Loch Indaal (or Lochindaal) is a sea loch on Islay, the southernmost island of the Hebrides, off the west coast of Scotland. Together with Loch Gruinart to the north, it was formed by the Loch Gruinart Fault, which branches off the Great Glen Fault.

Along the northwestern coast are the villages of Bruichladdich and Port Charlotte. Along its northeastern shore is the tiny village of Bridgend and on its southeastern shore is the island capital of Bowmore.

At night the lights of the villages along the three sides of the loch inspired the well-known folk song "The Lights of Lochindaal" by Iain Simpson.

South of Bowmore the entire coastline is a six-mile-long sandy beach stretching to Kintra. This beach, known as the Big Strand, is very popular with holidaymakers and locals alike in the summer.

Waters

Loch Indaal slopes gently from its NE corner down to its opening into the Atlantic. At the mouth of the loch, which lies between Portnahaven to the north and the American Monument on The Oa to the south, the depth is around 40 metres, rising steadily upwards towards the northeast and reaching a depth of barely 10 metres between Laggan Point and Port Charlotte.
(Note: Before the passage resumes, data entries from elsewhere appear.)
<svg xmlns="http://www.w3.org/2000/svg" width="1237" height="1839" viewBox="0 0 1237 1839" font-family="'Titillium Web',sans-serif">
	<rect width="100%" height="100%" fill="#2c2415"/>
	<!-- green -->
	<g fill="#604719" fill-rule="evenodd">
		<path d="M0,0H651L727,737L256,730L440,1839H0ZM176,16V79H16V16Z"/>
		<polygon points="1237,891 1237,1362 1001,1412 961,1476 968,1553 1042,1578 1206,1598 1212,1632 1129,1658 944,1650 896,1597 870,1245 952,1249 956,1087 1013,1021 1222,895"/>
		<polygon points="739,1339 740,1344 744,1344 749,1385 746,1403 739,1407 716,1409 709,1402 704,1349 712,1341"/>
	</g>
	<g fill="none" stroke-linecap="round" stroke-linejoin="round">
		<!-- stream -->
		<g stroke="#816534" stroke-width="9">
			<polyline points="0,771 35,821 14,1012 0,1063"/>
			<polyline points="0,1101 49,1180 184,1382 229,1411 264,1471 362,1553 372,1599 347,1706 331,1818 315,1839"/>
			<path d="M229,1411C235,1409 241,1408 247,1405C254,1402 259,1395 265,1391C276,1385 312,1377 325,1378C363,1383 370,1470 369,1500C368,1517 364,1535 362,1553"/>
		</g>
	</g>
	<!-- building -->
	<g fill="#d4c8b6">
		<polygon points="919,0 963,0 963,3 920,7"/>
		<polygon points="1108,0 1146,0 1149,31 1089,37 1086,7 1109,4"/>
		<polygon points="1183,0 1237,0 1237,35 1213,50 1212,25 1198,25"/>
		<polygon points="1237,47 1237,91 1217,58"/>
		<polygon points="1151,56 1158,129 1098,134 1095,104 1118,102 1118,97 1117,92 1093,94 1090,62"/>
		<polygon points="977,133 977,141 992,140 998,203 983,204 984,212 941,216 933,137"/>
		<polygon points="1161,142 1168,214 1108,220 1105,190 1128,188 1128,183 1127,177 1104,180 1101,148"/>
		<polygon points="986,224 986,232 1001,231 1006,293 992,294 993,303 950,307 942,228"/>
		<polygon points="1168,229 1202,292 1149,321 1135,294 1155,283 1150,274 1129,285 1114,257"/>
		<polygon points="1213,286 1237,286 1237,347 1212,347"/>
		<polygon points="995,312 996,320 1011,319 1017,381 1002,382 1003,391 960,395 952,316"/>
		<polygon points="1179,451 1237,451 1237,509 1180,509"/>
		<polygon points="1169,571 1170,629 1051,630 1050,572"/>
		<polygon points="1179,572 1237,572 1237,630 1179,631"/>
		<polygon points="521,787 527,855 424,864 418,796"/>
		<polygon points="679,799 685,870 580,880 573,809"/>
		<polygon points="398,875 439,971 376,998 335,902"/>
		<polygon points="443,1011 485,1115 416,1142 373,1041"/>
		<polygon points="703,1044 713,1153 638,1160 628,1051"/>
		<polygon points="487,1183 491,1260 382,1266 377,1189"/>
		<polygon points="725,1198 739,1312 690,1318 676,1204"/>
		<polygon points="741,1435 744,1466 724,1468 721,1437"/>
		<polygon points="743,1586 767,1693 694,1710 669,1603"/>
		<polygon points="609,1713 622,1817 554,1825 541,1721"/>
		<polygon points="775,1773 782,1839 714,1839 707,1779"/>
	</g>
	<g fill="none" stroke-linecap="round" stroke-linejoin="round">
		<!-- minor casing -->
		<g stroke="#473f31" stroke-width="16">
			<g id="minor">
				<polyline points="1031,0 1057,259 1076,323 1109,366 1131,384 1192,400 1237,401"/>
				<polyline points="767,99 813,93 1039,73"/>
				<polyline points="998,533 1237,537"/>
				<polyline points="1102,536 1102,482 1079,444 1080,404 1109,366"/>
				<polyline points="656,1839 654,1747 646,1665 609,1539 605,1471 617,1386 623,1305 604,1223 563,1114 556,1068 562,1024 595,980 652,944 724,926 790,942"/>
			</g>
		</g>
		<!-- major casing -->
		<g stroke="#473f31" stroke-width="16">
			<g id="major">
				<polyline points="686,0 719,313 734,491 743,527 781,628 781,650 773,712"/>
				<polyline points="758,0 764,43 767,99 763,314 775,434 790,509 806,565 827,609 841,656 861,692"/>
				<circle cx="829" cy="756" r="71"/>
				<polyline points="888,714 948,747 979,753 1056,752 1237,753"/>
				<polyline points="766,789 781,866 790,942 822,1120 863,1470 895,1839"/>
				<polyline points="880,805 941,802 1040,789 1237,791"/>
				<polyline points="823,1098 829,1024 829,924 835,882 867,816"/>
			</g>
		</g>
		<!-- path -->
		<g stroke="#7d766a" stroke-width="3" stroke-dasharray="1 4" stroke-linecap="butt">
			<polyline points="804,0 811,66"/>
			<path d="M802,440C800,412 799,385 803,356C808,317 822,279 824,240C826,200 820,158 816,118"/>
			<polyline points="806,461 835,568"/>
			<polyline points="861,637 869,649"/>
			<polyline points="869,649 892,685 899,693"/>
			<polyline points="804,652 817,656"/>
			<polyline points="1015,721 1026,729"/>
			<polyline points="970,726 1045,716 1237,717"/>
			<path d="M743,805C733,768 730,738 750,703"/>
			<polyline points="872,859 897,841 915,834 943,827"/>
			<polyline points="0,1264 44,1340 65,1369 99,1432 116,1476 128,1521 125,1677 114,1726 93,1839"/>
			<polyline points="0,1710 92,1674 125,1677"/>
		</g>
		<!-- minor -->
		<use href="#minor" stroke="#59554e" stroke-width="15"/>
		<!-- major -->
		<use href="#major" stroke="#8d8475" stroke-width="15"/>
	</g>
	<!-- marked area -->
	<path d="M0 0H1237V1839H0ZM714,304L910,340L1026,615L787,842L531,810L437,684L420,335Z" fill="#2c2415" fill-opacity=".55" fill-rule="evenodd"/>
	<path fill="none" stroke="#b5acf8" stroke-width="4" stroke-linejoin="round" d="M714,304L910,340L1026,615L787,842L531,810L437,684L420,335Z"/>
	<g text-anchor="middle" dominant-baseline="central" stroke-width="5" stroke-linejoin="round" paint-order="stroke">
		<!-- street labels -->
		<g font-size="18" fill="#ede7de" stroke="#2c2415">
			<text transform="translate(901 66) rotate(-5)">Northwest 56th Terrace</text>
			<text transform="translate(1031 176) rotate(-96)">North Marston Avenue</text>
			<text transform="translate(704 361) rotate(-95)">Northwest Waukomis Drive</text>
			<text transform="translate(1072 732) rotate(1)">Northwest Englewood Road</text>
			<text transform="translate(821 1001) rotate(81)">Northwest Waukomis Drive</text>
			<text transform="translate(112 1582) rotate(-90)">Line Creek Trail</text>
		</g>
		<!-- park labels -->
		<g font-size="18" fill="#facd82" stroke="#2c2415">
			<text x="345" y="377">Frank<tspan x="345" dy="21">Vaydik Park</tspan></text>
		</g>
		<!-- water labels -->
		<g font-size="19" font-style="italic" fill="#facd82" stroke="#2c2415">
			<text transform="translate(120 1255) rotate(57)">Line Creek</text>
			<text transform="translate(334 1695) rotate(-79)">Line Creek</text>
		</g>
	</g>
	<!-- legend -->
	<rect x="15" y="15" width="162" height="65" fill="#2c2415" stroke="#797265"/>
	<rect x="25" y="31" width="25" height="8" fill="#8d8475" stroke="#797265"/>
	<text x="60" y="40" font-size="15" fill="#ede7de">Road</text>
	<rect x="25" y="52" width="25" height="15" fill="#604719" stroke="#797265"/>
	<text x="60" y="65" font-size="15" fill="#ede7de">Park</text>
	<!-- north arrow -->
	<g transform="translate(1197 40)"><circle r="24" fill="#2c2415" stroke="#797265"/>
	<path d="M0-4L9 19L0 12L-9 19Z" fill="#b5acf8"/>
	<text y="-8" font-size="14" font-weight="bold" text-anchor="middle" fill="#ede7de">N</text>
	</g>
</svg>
The waters of the loch are calm and safe but the approaches are hazardous especially for small vessels. There are tidal streams, eddies, races and heavy overfalls both in the east and west flowing streams of the tide.

The Big Strand and Laggan Bay

The eastern shore of the loch is taken up by the six mile length of the Big Strand, the area as a whole being known as Laggan Bay. The Big Strand itself is sandy along its whole length being broken by a rocky outcrop roughly half way along its length at Glenegedale Airport.

In the north the Big Strand is accessible by car along a stretch of unmade road leading from Island farm, on a road signed off the A846 south of Bowmore. The river Laggan empties into the ocean near the northern point of the beach. In the south the Big Strand is accessible from Kintra Farm on the Oa.

Glenegedale Airport has two runways, although one is not in use. The approach from to the northwest runway takes aircraft over Lochindaal at very low altitude giving excellent views of Laggan Bay.